» **The task**: Leave out the pictures and copy each record below exactly.
[Material to process — start]
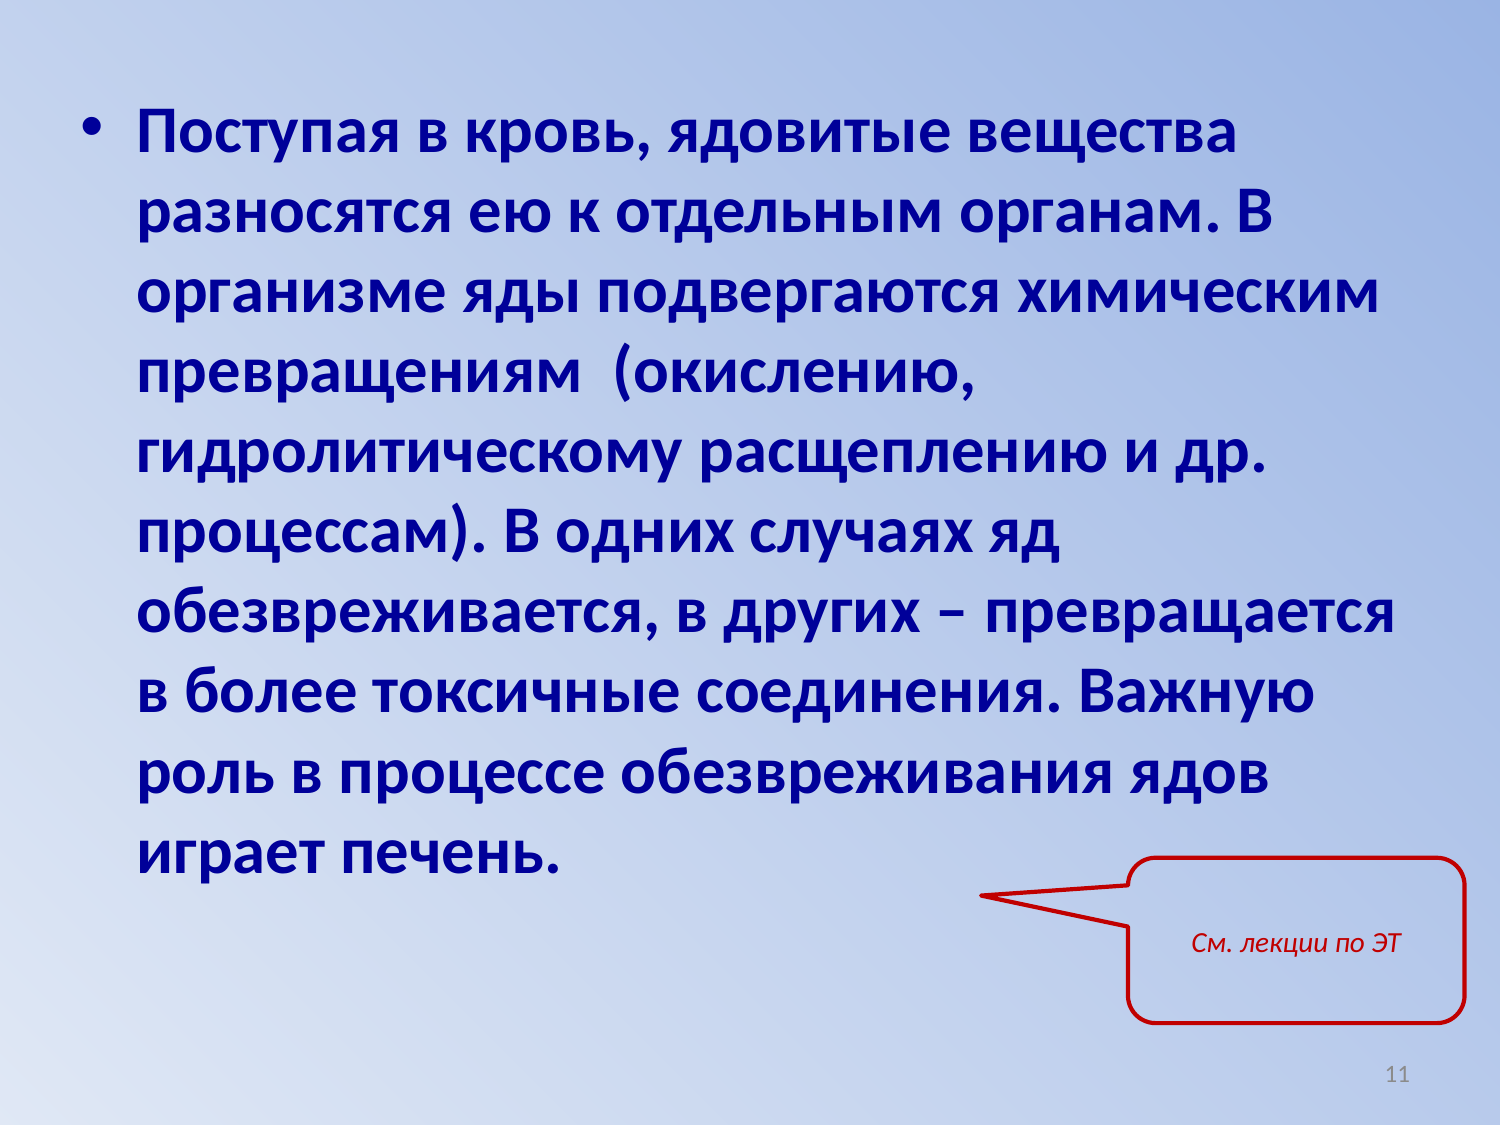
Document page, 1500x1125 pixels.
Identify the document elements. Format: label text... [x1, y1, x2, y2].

list Поступая в кровь, ядовитые вещества разносятся ею к отдельным органам. В организме яды подвергаются химическим превращениям (окислению, гидролитическому расщеплению и др. процессам). В одних случаях яд обезвреживается, в других – превращается в более токсичные соединения. Важную роль в процессе обезвреживания ядов играет печень. [64, 78, 1415, 899]
slide_number 11 [1074, 1042, 1425, 1103]
text_box См. лекции по ЭТ [979, 855, 1467, 1026]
[Material to process — finish]
» **Completed task**:
Document page, 1500x1125 pixels.
Identify the document elements. Format: label text... [x1, y1, x2, y2].

list Поступая в кровь, ядовитые вещества разносятся ею к отдельным органам. В организме яды подвергаются химическим превращениям (окислению, гидролитическому расщеплению и др. процессам). В одних случаях яд обезвреживается, в других – превращается в более токсичные соединения. Важную роль в процессе обезвреживания ядов играет печень. [64, 78, 1415, 899]
slide_number 11 [1074, 1042, 1425, 1103]
text_box См. лекции по ЭТ [979, 855, 1467, 1026]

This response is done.